ANDREY
No sítio onde Andrey almoçava, não serviam espargos com um bom Chablis. Ninguém usava botões de punho. No sítio onde Andrey almoçava, havia fumo e estava abafado, mas os clientes não despiam os casacos para comer. Comiam sobre mesas de plástico, ingerindo sandes de origem suspeita. Bebiam cerveja.
Andrey sentava-se diante de Arkhip. O nome verdadeiro de Arkhip era Arkhipov e era o seu informador. Arkhip achava Andrey um tipo porreiro e, por isso, mantinha de boa-fé o seu lado do acordo. Quanto a Andrey, nunca ameaçava prendê-lo, mas, apesar da informação valiosa que partilhava, nunca desenvolvera sentimentos calorosos pelo homem. Na verdade, sentia-se um pouco enojado pela face coberta de acne de Arkhip, estreita como uma lâmina de faca. E Arkhip tinha uma forma de aproximar mais e mais a sua cara enquanto fazia confidências, com o hálito a cheirar ao jantar do dia anterior.
– O Yelnik regenerou-se há muito – sussurrou Arkhip enquanto bebia outro gole de cerveja barata e espumosa. – Depois do último julgamento, ninguém tinha trabalhos para ele. Foi viver para a província. Não se encontrava com ninguém que conhecesse de antigamente. Era como se quisesse que mantivessem a distância para o deixarem manter-se limpo na velhice. Como se fosse possível! O Turka disse que alguns tipos do exército costumavam visitá-lo.
– Que tipos do exército? – perguntou Andrey, mastigando a sandes de pão duro.
– Como queres que saiba? Tipos importantes, pelo que ouvi. Mesmo que viessem sempre vestidos à civil e conduzissem carros merdosos.
– Então como soube o teu amigo Turka que eram soldados? – perguntou Andrey, desconfiado.
– Que te parece? – exclamou Arkhip. – Pela postura, para começar. E pela maneira de andar, como se estivessem numa parada, e pelas caras como tijolos. Olhavam para as pessoas como se esperassem um relatório. Eram coronéis, no mínimo.
Andrey pensou por um minuto, bebeu outro gole de uma caneca da zurrapa quente a que ali chamavam café e franziu a testa.
– Ouve. Da última vez que o Yelnik esteve dentro, quem cumpriu pena com ele?
– Posso descobrir.
– Faz isso. Manda-me uma mensagem.
– Está bem. – Arkhip limpou a boca. – Vou-me.
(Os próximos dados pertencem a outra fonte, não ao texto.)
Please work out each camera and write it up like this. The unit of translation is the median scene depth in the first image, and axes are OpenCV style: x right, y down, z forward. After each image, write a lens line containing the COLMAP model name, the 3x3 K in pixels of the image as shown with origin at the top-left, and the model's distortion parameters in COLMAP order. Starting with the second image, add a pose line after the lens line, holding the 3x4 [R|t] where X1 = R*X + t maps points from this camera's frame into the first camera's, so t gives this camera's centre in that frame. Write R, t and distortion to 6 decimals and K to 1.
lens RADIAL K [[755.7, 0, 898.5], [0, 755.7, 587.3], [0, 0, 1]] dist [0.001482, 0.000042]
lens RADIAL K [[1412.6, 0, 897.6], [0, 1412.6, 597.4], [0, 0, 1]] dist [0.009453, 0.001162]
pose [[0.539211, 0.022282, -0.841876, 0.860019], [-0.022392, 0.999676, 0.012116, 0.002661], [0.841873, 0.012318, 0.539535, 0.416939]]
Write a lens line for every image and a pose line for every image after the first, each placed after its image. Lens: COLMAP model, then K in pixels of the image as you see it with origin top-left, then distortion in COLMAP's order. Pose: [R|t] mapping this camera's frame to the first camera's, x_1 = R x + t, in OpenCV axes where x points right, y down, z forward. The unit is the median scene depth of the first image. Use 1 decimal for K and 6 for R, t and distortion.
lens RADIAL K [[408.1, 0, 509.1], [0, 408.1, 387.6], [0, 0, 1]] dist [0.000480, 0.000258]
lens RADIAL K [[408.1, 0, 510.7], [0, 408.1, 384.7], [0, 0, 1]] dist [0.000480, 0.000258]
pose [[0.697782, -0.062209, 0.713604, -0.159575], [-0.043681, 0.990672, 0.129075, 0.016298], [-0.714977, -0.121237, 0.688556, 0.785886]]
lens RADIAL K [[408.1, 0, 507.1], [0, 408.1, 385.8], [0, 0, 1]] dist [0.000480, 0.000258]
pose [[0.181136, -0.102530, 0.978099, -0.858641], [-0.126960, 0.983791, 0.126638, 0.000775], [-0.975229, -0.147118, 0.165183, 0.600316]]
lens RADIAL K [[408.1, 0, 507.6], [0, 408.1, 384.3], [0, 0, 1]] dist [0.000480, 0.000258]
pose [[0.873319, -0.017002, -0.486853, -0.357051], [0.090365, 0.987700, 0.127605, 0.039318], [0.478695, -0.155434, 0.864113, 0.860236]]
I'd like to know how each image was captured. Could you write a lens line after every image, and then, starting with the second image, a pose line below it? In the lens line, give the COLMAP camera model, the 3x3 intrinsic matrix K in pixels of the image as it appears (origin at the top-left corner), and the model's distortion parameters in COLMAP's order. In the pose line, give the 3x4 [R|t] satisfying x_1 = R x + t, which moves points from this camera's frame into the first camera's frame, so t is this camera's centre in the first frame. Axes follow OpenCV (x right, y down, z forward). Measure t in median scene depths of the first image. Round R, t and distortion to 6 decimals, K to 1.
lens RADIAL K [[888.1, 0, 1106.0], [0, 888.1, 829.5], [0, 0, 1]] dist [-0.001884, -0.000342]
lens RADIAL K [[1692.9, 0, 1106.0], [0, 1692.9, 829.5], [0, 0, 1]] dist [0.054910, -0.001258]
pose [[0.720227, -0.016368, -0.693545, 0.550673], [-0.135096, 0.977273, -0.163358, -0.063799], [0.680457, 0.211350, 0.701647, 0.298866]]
Andrey limitou-se a acenar com a cabeça.
Então Yelnik tinha-se regenerado. E, depois disso, alguém o matara. Qual era a lógica disso? Punição por pendurar as botas? Alguma conta velha por ajustar? E qual o envolvimento daqueles tipos militares? Recordava o esgar na cara do morto. O corpo vazio. As moedas ferrugentas, sem qualquer valor. Algum tipo de misticismo? Andrey decidiu que chegara o momento de visitar a casa de Yelnik na província. Dirigiu-se ao balcão para pagar o seu almoço e o de Arkhip.
*
No corredor, Andrey foi de encontro à sua estagiária. Literalmente. Enquanto dobrava a esquina com a sua fúria característica, chocaram um contra o outro como bolas de ténis e a rapariga caiu com violência, perdendo o fôlego. A princípio, Andrey receou que se tivesse magoado, mas, depois, viu os papéis espalhados à sua volta, fotocópias de fotografias.
Sentou-se atabalhoadamente a seu lado e começou a reuni-las, rapidamente, a princípio, e depois, mais devagar. Os números nas vítimas de homicídio da Bersenevskaya surgiam negros nas fotocópias, mas Andrey recordava com clareza que tinham sido escritos com sangue. Um grande plano de um bíceps tatuado com um quatro. Na sua memória, viu a imagem do catorze tatuado no pescoço de Yelnik. Ergueu-se em simultâneo com a rapariga. Estava vermelha como uma lagosta.
– Então investiga?
A estagiária acenou vigorosamente com a cabeça.
– Muito bem – disse Andrey, surpreendendo-se e percebendo subitamente que os olhos da estagiária Karavay estavam ao nível dos seus. Aqueles olhos expressivos, verde-claros, com pestanas escuras e quase parecendo molhadas. Simultaneamente envergonhados e desafiadores. Os seus lábios pressionados, pálidos, formaram um sorriso quando lhe ouviu aquelas palavras.
– Darei o meu melhor – disse Karavay. E seguiu caminho, dobrando a esquina.
«Como é alta!», pensou Andrey, sem que esse traço lhe desagradasse, por uma vez.
Precisava de preparar umas coisas e partir para Tochinovka, a aldeia onde Yelnik, o assassino contratado tentara aposentar-se.